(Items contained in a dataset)
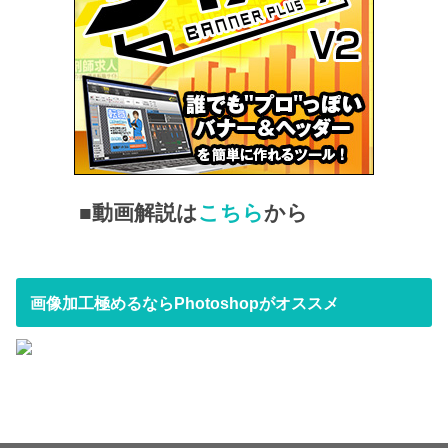
■動画解説は
こちら
から
画像加工極めるならPhotoshopがオススメ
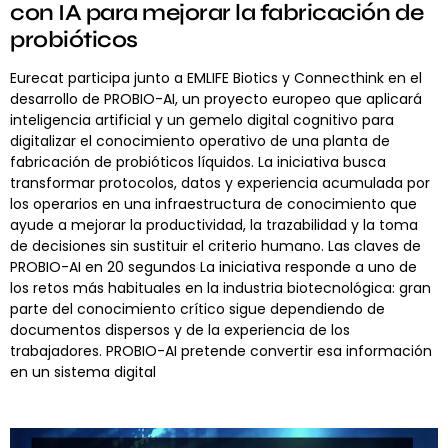
con IA para mejorar la fabricación de
probióticos
Eurecat participa junto a EMLIFE Biotics y Connecthink en el
desarrollo de PROBIO-AI, un proyecto europeo que aplicará
inteligencia artificial y un gemelo digital cognitivo para
digitalizar el conocimiento operativo de una planta de
fabricación de probióticos líquidos. La iniciativa busca
transformar protocolos, datos y experiencia acumulada por
los operarios en una infraestructura de conocimiento que
ayude a mejorar la productividad, la trazabilidad y la toma
de decisiones sin sustituir el criterio humano. Las claves de
PROBIO-AI en 20 segundos La iniciativa responde a uno de
los retos más habituales en la industria biotecnológica: gran
parte del conocimiento crítico sigue dependiendo de
documentos dispersos y de la experiencia de los
trabajadores. PROBIO-AI pretende convertir esa información
en un sistema digital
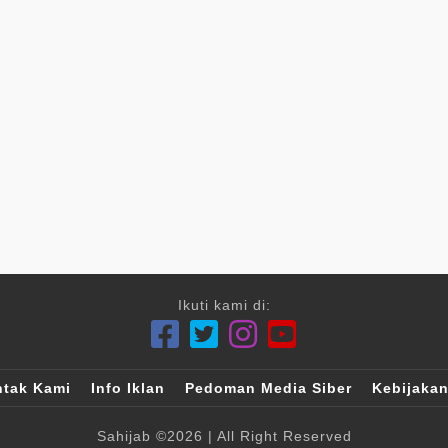
Ikuti kami di:
tak Kami
Info Iklan
Pedoman Media Siber
Kebijakan
Sahijab
©2026
| All Right Reserved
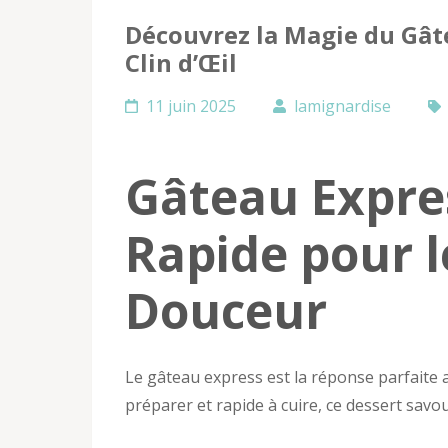
Découvrez la Magie du Gât
Clin d’Œil
11 juin 2025
lamignardise
Gâteau Expres
Rapide pour l
Douceur
Le gâteau express est la réponse parfaite 
préparer et rapide à cuire, ce dessert savo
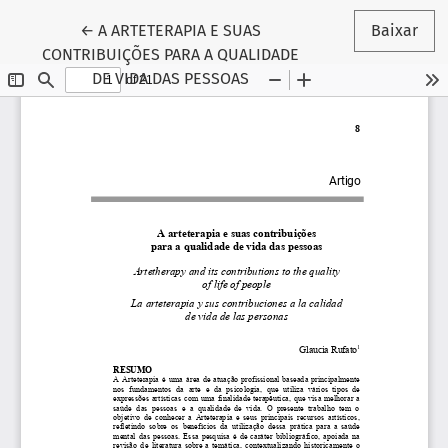
Voltar aos Detalhes do Artigo
←
A ARTETERAPIA E SUAS
Baixar
CONTRIBUIÇÕES PARA A QUALIDADE
DE VIDA DAS PESSOAS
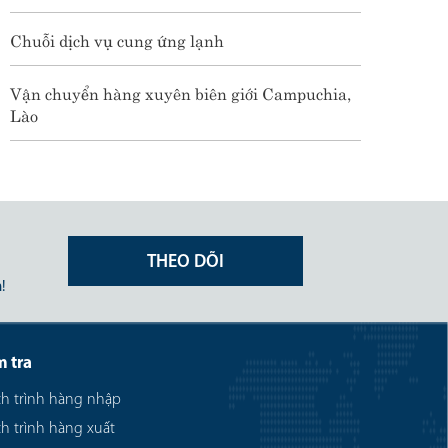
Chuỗi dịch vụ cung ứng lạnh
Vận chuyển hàng xuyên biên giới Campuchia,
Lào
THEO DÕI
!
m tra
ch trình hàng nhập
ch trình hàng xuất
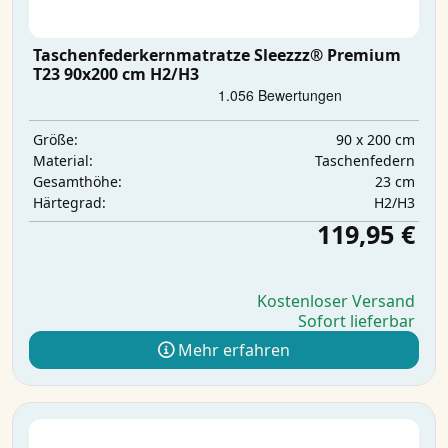
Taschenfederkernmatratze Sleezzz® Premium
T23 90x200 cm H2/H3
90 x 200 cm
Größe:
Taschenfedern
Material:
23 cm
Gesamthöhe:
H2/H3
Härtegrad:
119,95 €
Kostenloser Versand
Sofort lieferbar
Mehr erfahren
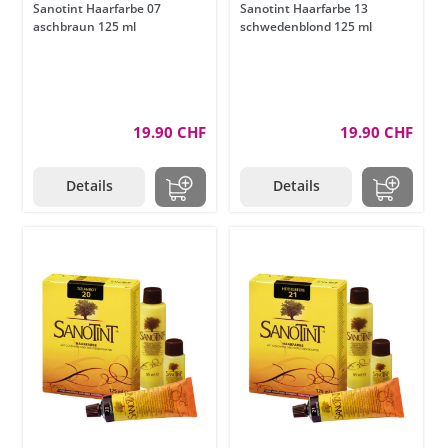
Sanotint Haarfarbe 07
Sanotint Haarfarbe 13
aschbraun 125 ml
schwedenblond 125 ml
19.90 CHF
19.90 CHF
Details
Details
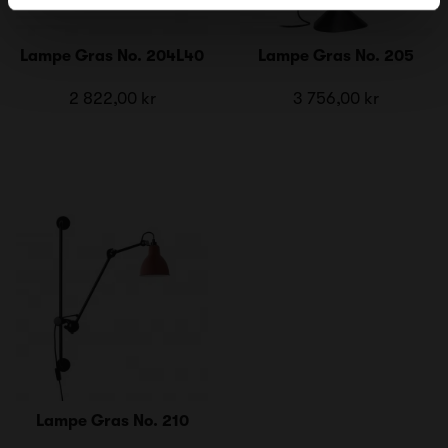
Lampe Gras No. 204L40
Lampe Gras No. 205
2 822,00 kr
3 756,00 kr
Lampe Gras No. 210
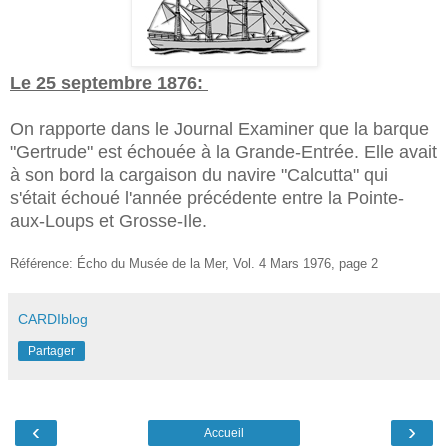
Le 25 septembre 1876:
On rapporte dans le Journal Examiner que la barque
"Gertrude" est échouée
à
la Grande-Entrée. Elle avait
à son bord la cargaison du navire "Calcutta" qui
s'était échoué l'année précédente entre la Pointe-
aux-Loups et Grosse-Ile.
Référence: Écho du Musée de la Mer, Vol. 4 Mars 1976, page 2
CARDIblog
Partager
‹
›
Accueil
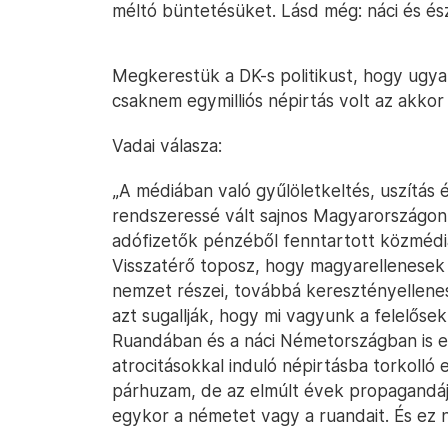
méltó büntetésüket. Lásd még: náci és ész
Megkerestük a DK-s politikust, hogy ugya
csaknem egymilliós népirtás volt az akko
Vadai válasza:
„A médiában való gyűlöletkeltés, uszítás 
rendszeressé vált sajnos Magyarországon.
adófizetők pénzéből fenntartott közmédi
Visszatérő toposz, hogy magyarellenesek
nemzet részei, továbbá keresztényellen
azt sugallják, hogy mi vagyunk a felelőse
Ruandában és a náci Németországban is ez
atrocitásokkal induló népirtásba torkolló
párhuzam, de az elmúlt évek propagandáj
egykor a németet vagy a ruandait. És ez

WHAT TO DO → Can you extract every line of text from all the items above, copying each one verbatim and in order, while leaving the bracketed picture markers out of your answer?

ANSWER TO THIS PROBLEM →
■動画解説は
こちら
から
画像加工極めるならPhotoshopがオススメ
con IA para mejorar la fabricación de
probióticos
Eurecat participa junto a EMLIFE Biotics y Connecthink en el
desarrollo de PROBIO-AI, un proyecto europeo que aplicará
inteligencia artificial y un gemelo digital cognitivo para
digitalizar el conocimiento operativo de una planta de
fabricación de probióticos líquidos. La iniciativa busca
transformar protocolos, datos y experiencia acumulada por
los operarios en una infraestructura de conocimiento que
ayude a mejorar la productividad, la trazabilidad y la toma
de decisiones sin sustituir el criterio humano. Las claves de
PROBIO-AI en 20 segundos La iniciativa responde a uno de
los retos más habituales en la industria biotecnológica: gran
parte del conocimiento crítico sigue dependiendo de
documentos dispersos y de la experiencia de los
trabajadores. PROBIO-AI pretende convertir esa información
en un sistema digital
Ikuti kami di:
tak Kami
Info Iklan
Pedoman Media Siber
Kebijakan
Sahijab
©2026
| All Right Reserved
Découvrez la Magie du Gât
Clin d’Œil
11 juin 2025
lamignardise
Gâteau Expres
Rapide pour l
Douceur
Le gâteau express est la réponse parfaite 
préparer et rapide à cuire, ce dessert savo
Voltar aos Detalhes do Artigo
←
A ARTETERAPIA E SUAS
Baixar
CONTRIBUIÇÕES PARA A QUALIDADE
DE VIDA DAS PESSOAS
Chuỗi dịch vụ cung ứng lạnh
Vận chuyển hàng xuyên biên giới Campuchia,
Lào
THEO DÕI
!
m tra
ch trình hàng nhập
ch trình hàng xuất
Taschenfederkernmatratze Sleezzz® Premium
T23 90x200 cm H2/H3
90 x 200 cm
Größe:
Taschenfedern
Material:
23 cm
Gesamthöhe:
H2/H3
Härtegrad:
119,95 €
Kostenloser Versand
Sofort lieferbar
Mehr erfahren
Sanotint Haarfarbe 07
Sanotint Haarfarbe 13
aschbraun 125 ml
schwedenblond 125 ml
19.90 CHF
19.90 CHF
Details
Details
Lampe Gras No. 204L40
Lampe Gras No. 205
2 822,00 kr
3 756,00 kr
Lampe Gras No. 210
Le 25 septembre 1876:
On rapporte dans le Journal Examiner que la barque
"Gertrude" est échouée
à
la Grande-Entrée. Elle avait
à son bord la cargaison du navire "Calcutta" qui
s'était échoué l'année précédente entre la Pointe-
aux-Loups et Grosse-Ile.
Référence: Écho du Musée de la Mer, Vol. 4 Mars 1976, page 2
CARDIblog
Partager
‹
›
Accueil
méltó büntetésüket. Lásd még: náci és ész
Megkerestük a DK-s politikust, hogy ugya
csaknem egymilliós népirtás volt az akko
Vadai válasza:
„A médiában való gyűlöletkeltés, uszítás 
rendszeressé vált sajnos Magyarországon.
adófizetők pénzéből fenntartott közmédi
Visszatérő toposz, hogy magyarellenesek
nemzet részei, továbbá keresztényellen
azt sugallják, hogy mi vagyunk a felelőse
Ruandában és a náci Németországban is ez
atrocitásokkal induló népirtásba torkolló
párhuzam, de az elmúlt évek propagandáj
egykor a németet vagy a ruandait. És ez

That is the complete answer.